- DVD release cover
- Directed by: Alexandre Rockwell
- Written by: Brandon Cole Alexandre Rockwell
- Produced by: Brandon Cole Michael Din David Kronemeyer
- Starring: Jennifer Beals Elizabeth Bracco Steve Buscemi Peter Dinklage Sam Rockwell Peter Stormare
- Cinematography: Phil Parmet
- Edited by: John David Allen
- Music by: Brian Kelly Kevin Salem
- Distributed by: 13 Moons Productions LLC Lot 47 Films
- Release date: January 2002;
- Running time: 93 minutes
- Country: United States
- Language: English

= 13 Moons =

13 Moons is a 2002 comedy-drama film directed by Alexandre Rockwell. The title is a reference to the saying of a minor character's mother, who suggested that if nights of the full moon are strange, then "this must be the night of thirteen moons."

==Plot==
Bananas The Clown is run over by his wife, Suzi, who has discovered his stripper girlfriend, Louise. When his wife is jailed for trying to run him over, they contact a bail bondsman. The bondsman is busy taking care of his sick son, Timmy. On the way, they are accosted by a crazed drug addict named Slovo, who is hit by a car soon after.

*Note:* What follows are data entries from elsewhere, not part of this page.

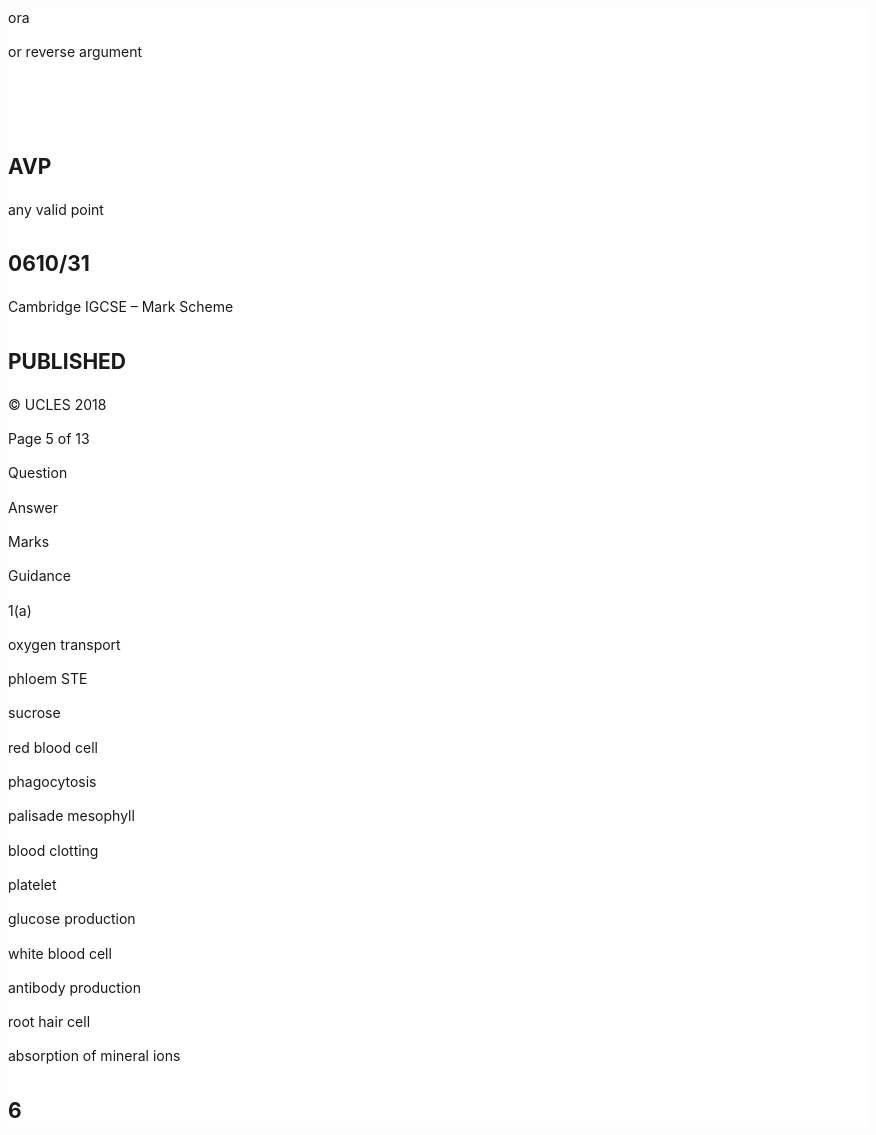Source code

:  ora 

 or reverse argument 

##  

## AVP 

 any valid point 


## 0610/31 

Cambridge IGCSE – Mark Scheme 

## PUBLISHED 

 © UCLES 2018 

 Page 5 of 13 

 Question 

 Answer 

 Marks 

 Guidance 

 1(a) 

 oxygen transport 

 phloem STE 

 sucrose 

 red blood cell 

 phagocytosis 

 palisade mesophyll 

 blood clotting 

 platelet 

 glucose production 

 white blood cell 

 antibody production 

 root hair cell 

 absorption of mineral ions 

## 6 

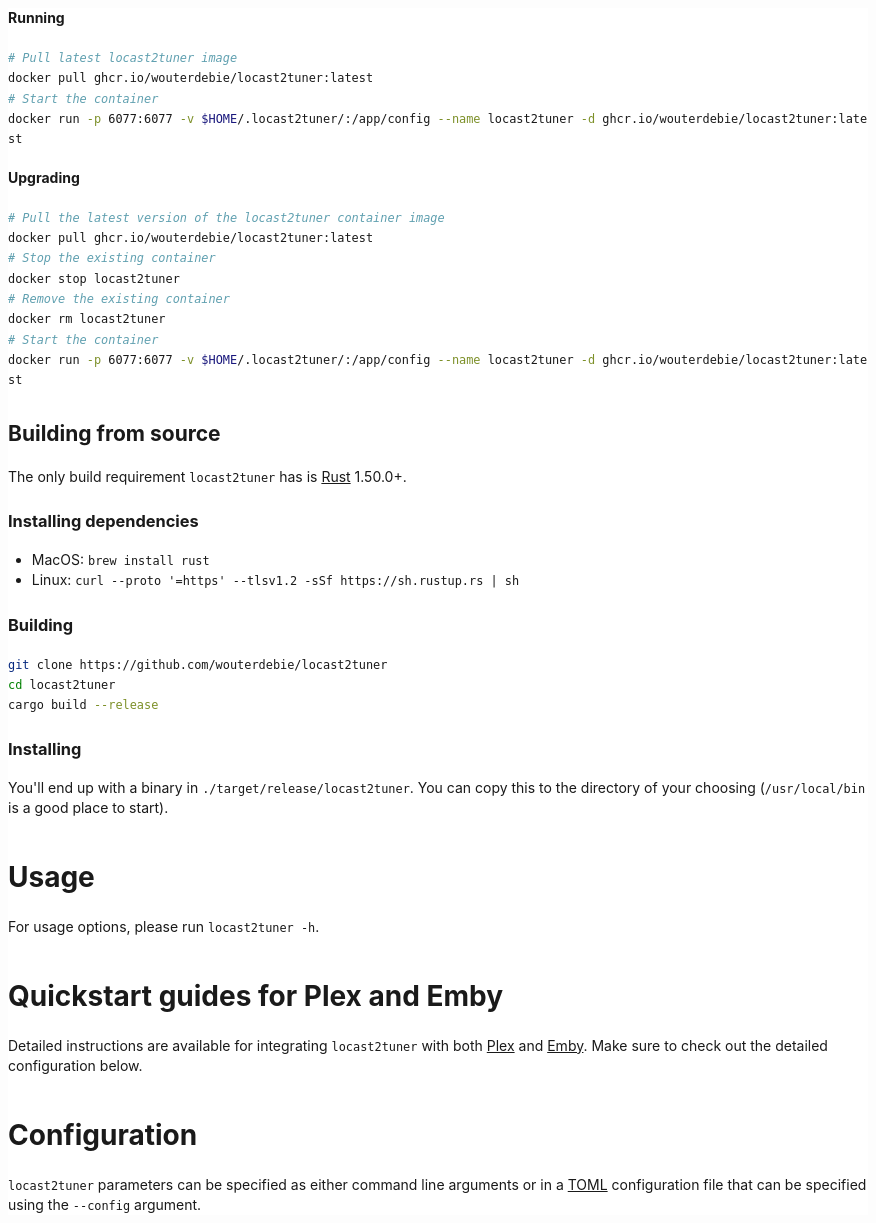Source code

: #### Running
```sh
# Pull latest locast2tuner image
docker pull ghcr.io/wouterdebie/locast2tuner:latest
# Start the container
docker run -p 6077:6077 -v $HOME/.locast2tuner/:/app/config --name locast2tuner -d ghcr.io/wouterdebie/locast2tuner:latest
```
#### Upgrading
```sh
# Pull the latest version of the locast2tuner container image
docker pull ghcr.io/wouterdebie/locast2tuner:latest
# Stop the existing container
docker stop locast2tuner
# Remove the existing container
docker rm locast2tuner
# Start the container
docker run -p 6077:6077 -v $HOME/.locast2tuner/:/app/config --name locast2tuner -d ghcr.io/wouterdebie/locast2tuner:latest
```

## Building from source
The only build requirement `locast2tuner` has is [Rust](https://www.rust-lang.org/) 1.50.0+.

### Installing dependencies
- MacOS: `brew install rust`
- Linux: `curl --proto '=https' --tlsv1.2 -sSf https://sh.rustup.rs | sh`

### Building
```sh
git clone https://github.com/wouterdebie/locast2tuner
cd locast2tuner
cargo build --release
```

### Installing
You'll end up with a binary in `./target/release/locast2tuner`. You can copy this to the directory of your choosing (`/usr/local/bin` is a good place to start).

# Usage
For usage options, please run `locast2tuner -h`.
# Quickstart guides for Plex and Emby
Detailed instructions are available for integrating `locast2tuner` with both [Plex](docs/01_plex.md) and [Emby](docs/02_emby.md). Make sure to check out the detailed configuration below.
# Configuration
`locast2tuner` parameters can be specified as either command line arguments or in a [TOML](https://github.com/toml-lang/toml) configuration file that can be specified using the `--config` argument.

At the jail, the five meet up with an angry record producer and the girlfriend he believes to be pregnant, whom he plans to make a star, despite her protestations of not having any talent. Also along for the ride are two priests, one of whom has begun to doubt the wisdom of the Roman Catholic Church, who are trailing to bail out a third priest who was goaded into a fight by the proprietor of a strip club.

When the nine characters intersect, they discover that Timmy has a defective kidney and is slowly dying. He has just been paged, as there is a donor at the hospital: Slovo. The three caring characters immediately take Timmy to the hospital, with the others in pursuit. By the time they arrive, Slovo is partially recovered and escapes to wander the streets, cheerfully ignoring his internal bleeding, and must be tracked down before both he and Timmy die.

==Cast==
- Jennifer Beals as Suzi
- Elizabeth Bracco as Louise Potter
- Steve Buscemi as Bananas The Clown
- Peter Dinklage as "Binky"
- Daryl Mitchell as Lenny
- Karyn Parsons as Lily
- David Proval as Mo Potter
- Rose Rollins as Sanandra
- Peter Stormare as Slovo
- Pruitt Taylor Vince as Owen
- Gareth Williams as Thad
- Austin Wolff as Timmy
- Francesco Messina as Robert
- Sam Rockwell as Rick
- Matthew Sussman as Dr. Monroe
- Lester Speight as Vincent

==Reception==
In a 2023 review of the film, The Herald stated that "13 Moons,” isn't a good film, but it has a key insight that’s exceedingly rare in the filmmaking world. See, most bad movies end up that way because they tried to be good and failed. If being good was never the intention, though, strange new opportunities present themselves."